One particular talk I was interested in was “The Roles of Shared Data Collections in Neuroscience”. This was presented by a social scientist, as the results of communications with Neuroscientists. Ironically the shared data collection was called “NeuroAnatomical Cell Repository” a pseudonym to “protect the confidentiality of the participants”, so much for the “shared” component! The general conclusions re-iterated what is already know in the bio-sciences; that more experiments are producing large volumes of heterogeneous data that need to be stored, preserved and presented in a manner that allows the efficient use and re-use of the data. There was particular mention that Neuroscience doesn’t have any data reporting standards, a particular buzz-topic in biological sciences.
As a result of this talk, the issue of how we publish this data was again raised, with the provoking statement from the floor, “we should bypass the traditional journals and publish the data ourselves” (a summation of the statement, not an actual quote). This is an issue I have been hearing more and more at recent conferences and in general discussions, a topic that appears to be gathering momentum. Some discourse has already been presented within this blog on some of these issues.
The open panel session on day two, engaged some interesting discussion and I heard a term which I had never heard before, “Open Data“, put forward by Peter Murray-Rust (University of Cambridge). We have all heard of Open Access publishing, (and should not be publishing any other way), but to date this means open access to the journal publication and not the the data that the publication refers to. In something as simple as a graph in a journal publication, generally the access to the numbers/values, has to be re-calculated via a print-out and a ruler. It would be so much easier (and logical) for re-use, analysis or even review, if the presented image was accompanied by the data (even if this was in an excel spreadsheet).

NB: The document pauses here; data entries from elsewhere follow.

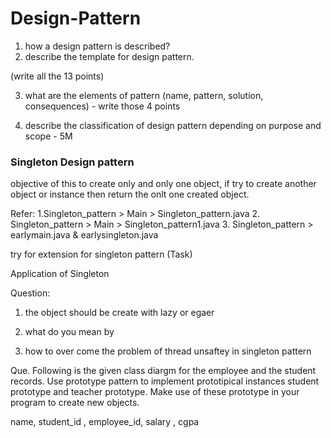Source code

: # Design-Pattern



1. how a design pattern is described? 
2. describe the template for design pattern.

(write all the 13 points)

3. what are the elements of pattern
(name, pattern, solution, consequences) - write those 4 points

4. describe the classification of design pattern depending on purpose and scope - 5M

### Singleton Design pattern
objective of this to create only and only one object, if try to create another object or instance then return the onlt one created object.

Refer: 1.Singleton_pattern > Main > Singleton_pattern.java
        2. Singleton_pattern > Main > Singleton_pattern1.java
        3. Singleton_pattern > earlymain.java & earlysingleton.java



try for extension for singleton pattern (Task)

Application of Singleton


Question: 
1. the object should be create with lazy or egaer

2. what do you mean by 

3. how to over come the problem of thread unsaftey in singleton pattern



Que. Following is the given class diargm for the employee and the student records. Use prototype pattern to implement prototipical instances student prototype and teacher prototype. Make use of these prototype in your program to create new objects.

name,  student_id , employee_id, salary , cgpa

So in summation, the conference presented numerous issues for consideration by a “data scientist” (this may well be the new name for bioinformaticians). The concept of digital data curation is something that is becoming more prevalent in the life-sciences both at the level of the bench scientist (generating metadata) and the analysis, presentation and preservation of the resulting data. No doubt conferences like the DCC will continue to grow in stature and the issues will be further presented in their newly launched International Journal of Digital Curation.